23rd September 2013
As they enter their historic third term in office German Chancellor Angela Merkel and her conservative party are seeking a coalition partner but experts believe the continuity of power should appease markets.
Having won Germany’s election but coming in just shy of an absolute majority, at 41.5% Merkel’s conservative party must look for a new ally as the liberals failed to make it back in to parliament.
It is believed she will look to partner up with the Social Democrats (SPD) who took 26% of the votes.
David Moss, director of European equities at F&C Investments, says markets are likely to take this vote positively as it should mean no-alteration to the strategies which have aided the situation in the beleaguered Eurozone.
He adds: “The result is an overwhelming personal vote for Angela Merkel coming closer to an outright majority than anyone since Adenauer in the post-war period and should provide a strong platform for her to continue to drive her agenda. In recent years this has included strong support for the Euro.
“The rapid rise of the anti-euro party is likely to cause investors some concerns, but markets are likely to take this vote positively as it should mean no change in the policies that have helped to improve the situation in the Eurozone in the last 18 months, albeit Merkel has been clear this will mean continued austerity.”

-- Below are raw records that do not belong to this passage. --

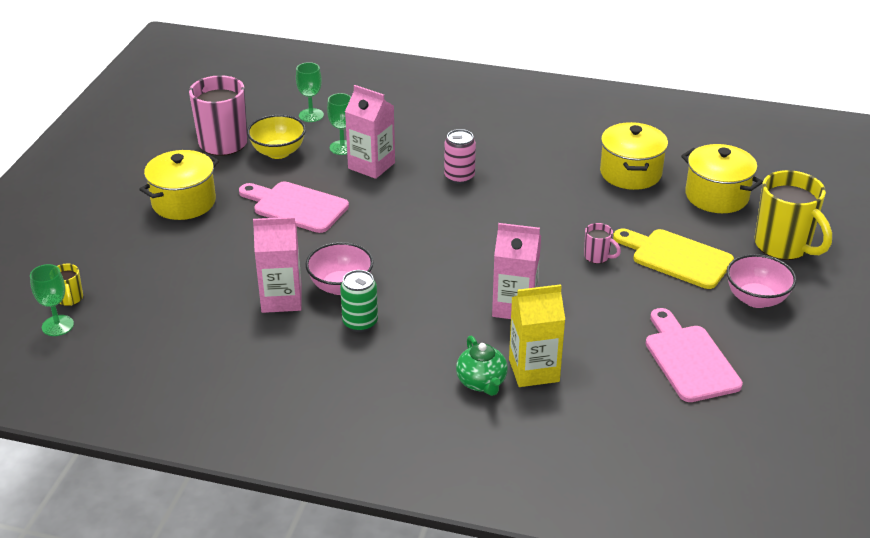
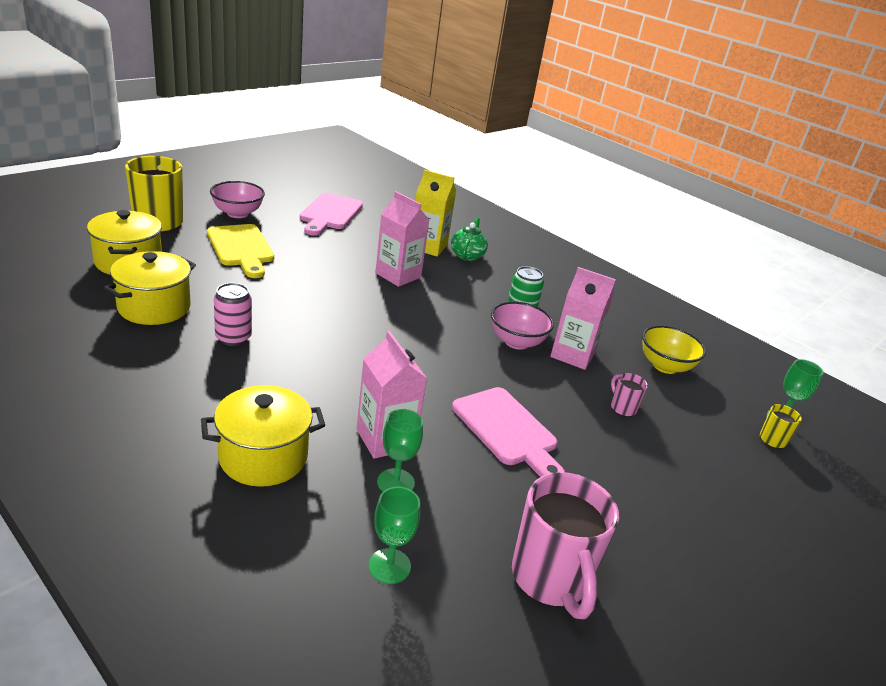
camera: 155 degrees left, 5 degrees down
(184, 202) = (635, 497): yellow pot -> yellow pot (263, 457)
(278, 152) = (481, 517): yellow bowl -> yellow bowl (665, 366)
(459, 177) = (310, 380): pink can -> pink can (233, 338)
(597, 257) = (294, 272): pink mug -> pink mug (622, 408)

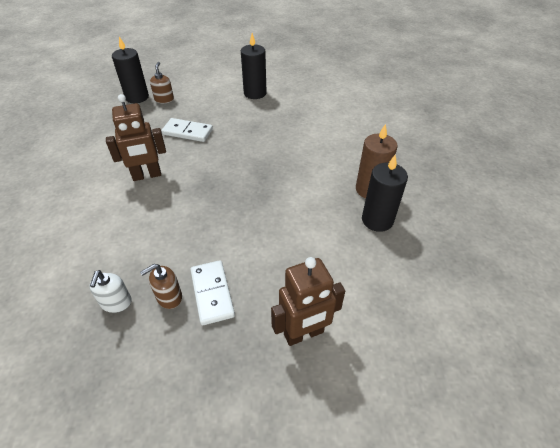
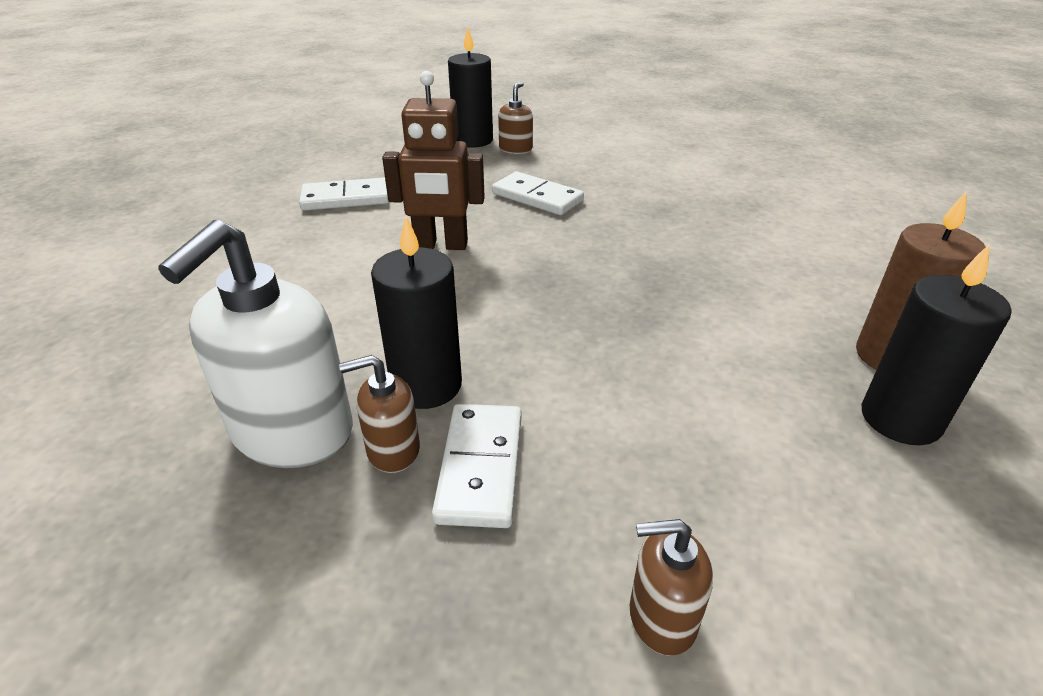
camera: 20 degrees right, 10 degrees down
(79, 155) = (346, 199): none -> white domino
(116, 303) = (292, 432): white soap dispenser -> white soap dispenser, size x2.00
(255, 93) = (678, 163): black candle -> black candle (426, 385)
(304, 334) = (661, 617): brown robot -> brown soap dispenser

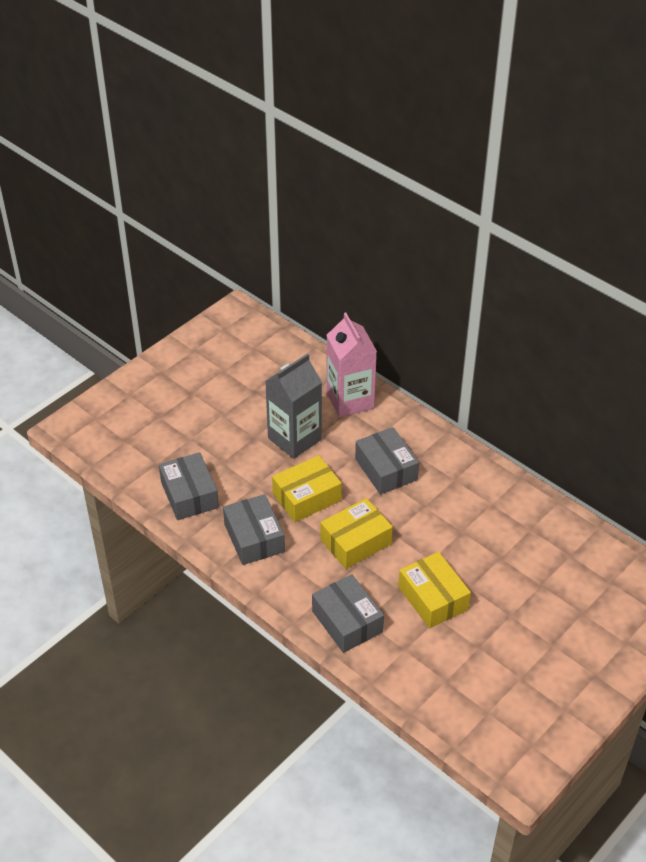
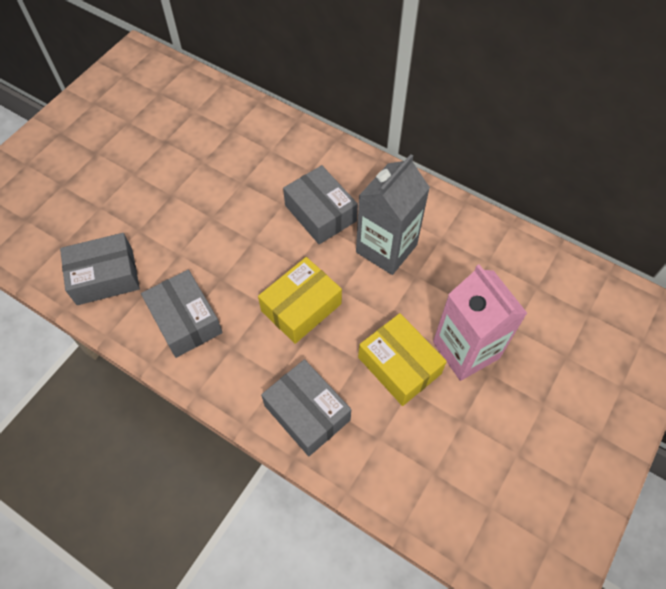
camera: 10 degrees left, 15 degrees up
(189, 494) = (105, 276): grey box -> grey box turned 75 degrees counterclockwise
(294, 439) = (215, 191): grey carton -> grey carton (386, 248)
(307, 497) = (238, 260): yellow box -> none
(350, 400) = (269, 138): pink carton -> pink carton (466, 350)

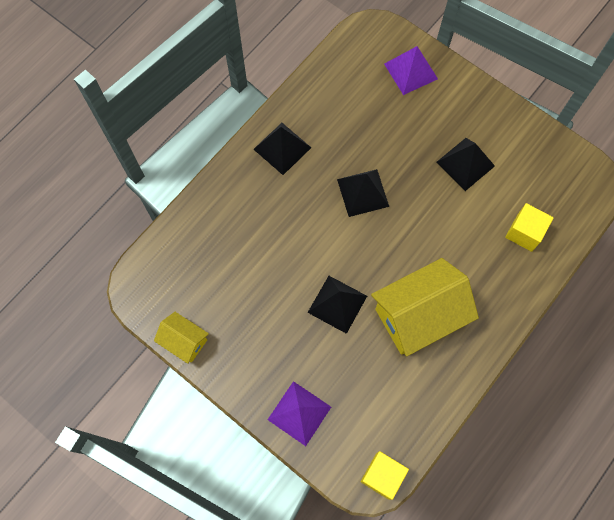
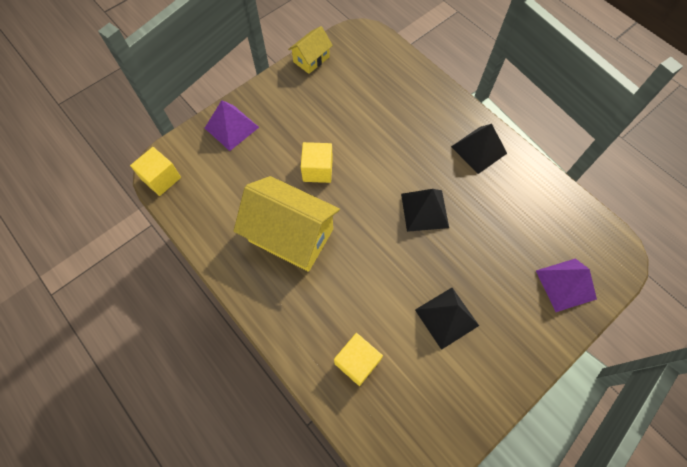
camera: 100 degrees right, 5 degrees down
(337, 304) = (317, 170): black pyramid -> yellow cube
(418, 315) = (291, 235): yellow house -> yellow house turned 45 degrees counterclockwise

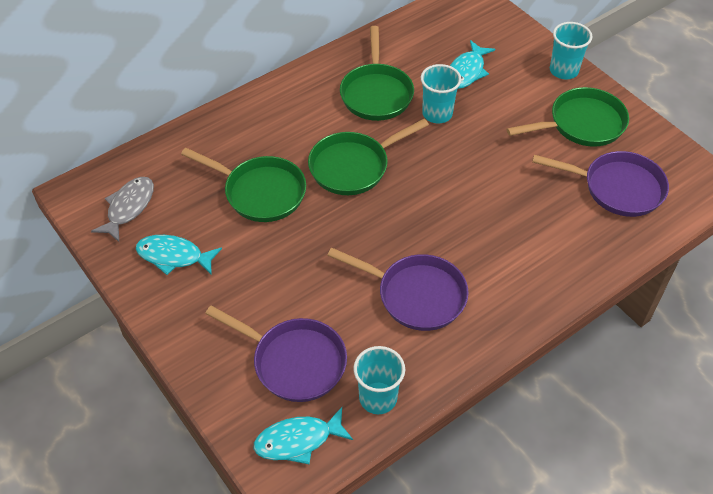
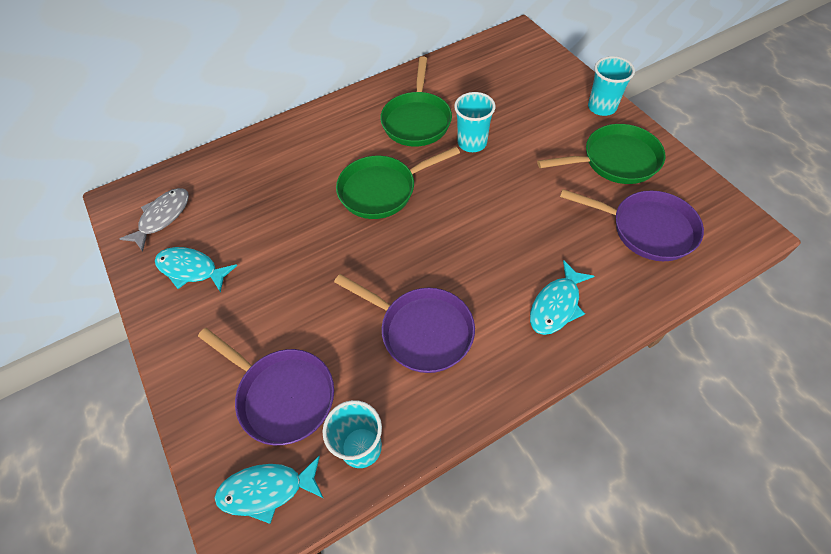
camera: 10 degrees right, 5 degrees up
(260, 192) = (288, 210): green pan -> none
(466, 71) = (506, 104): turquoise fish -> turquoise fish (556, 305)

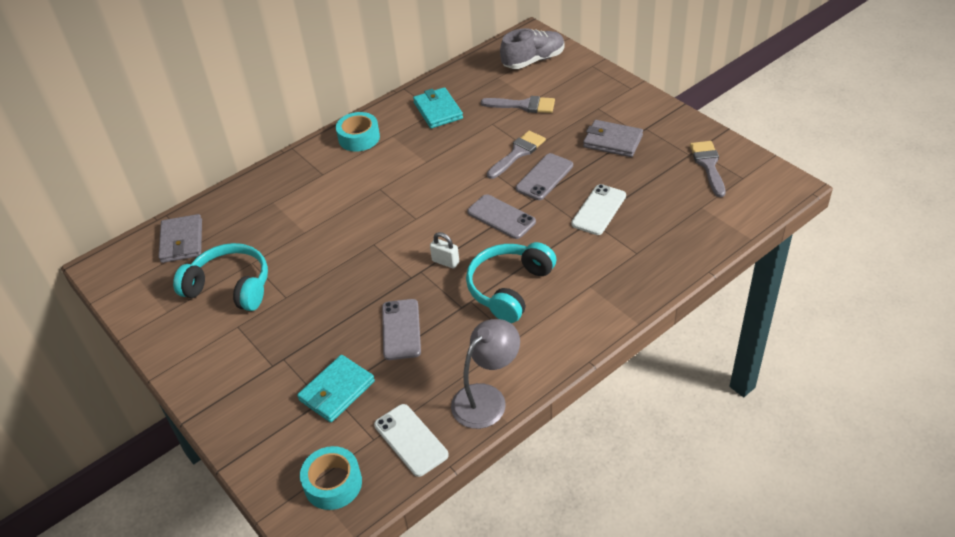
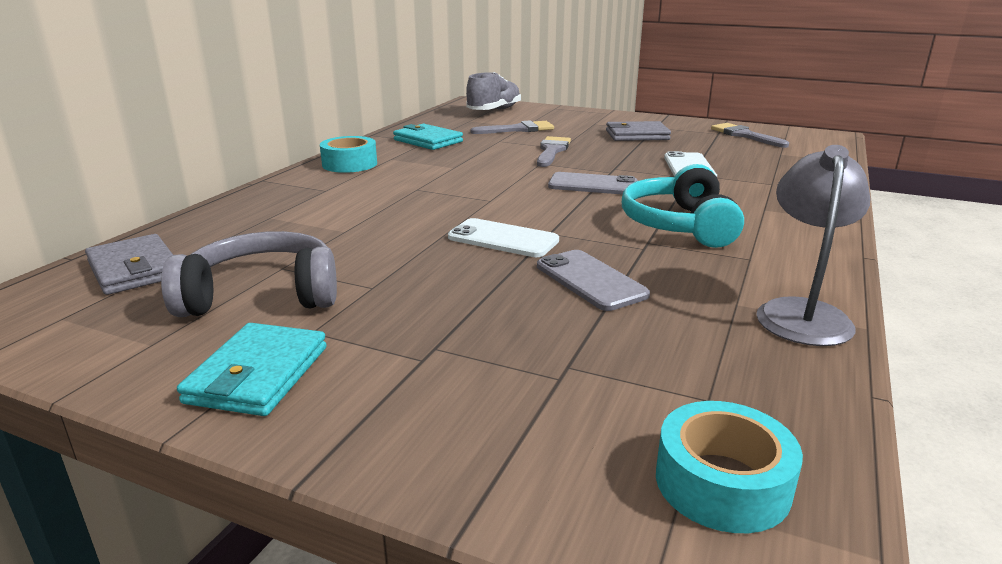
camera: 30 degrees left, 20 degrees down
(230, 287) = (262, 295): turquoise headphones -> grey headphones
(337, 391) = (572, 360): turquoise wallet -> turquoise wallet (258, 374)
(411, 440) = (768, 383): white phone -> white phone (503, 239)
(445, 262) = (572, 221): white padlock -> none
(544, 177) = (602, 159): grey phone -> none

“We must wait until the new Government is formed to see what roles other parties will have, and what impact these could have on policy. As ever investors will be less happy with this period of uncertainty. Ultimately, Angela Merkel and the CDU/CSU were the clear victors, and as such this is a positive backdrop for investors into European equities.
Ultimately the hope and indeed expectation now for Moss, is that after such a resounding victory Merkel can continue to drive the policies that have helped Europe to stabilise and move forward over the last five years.
In the UK market reaction has been muted as by midday the FTSE 100 was trading at 6,572.88, 23.55 points down.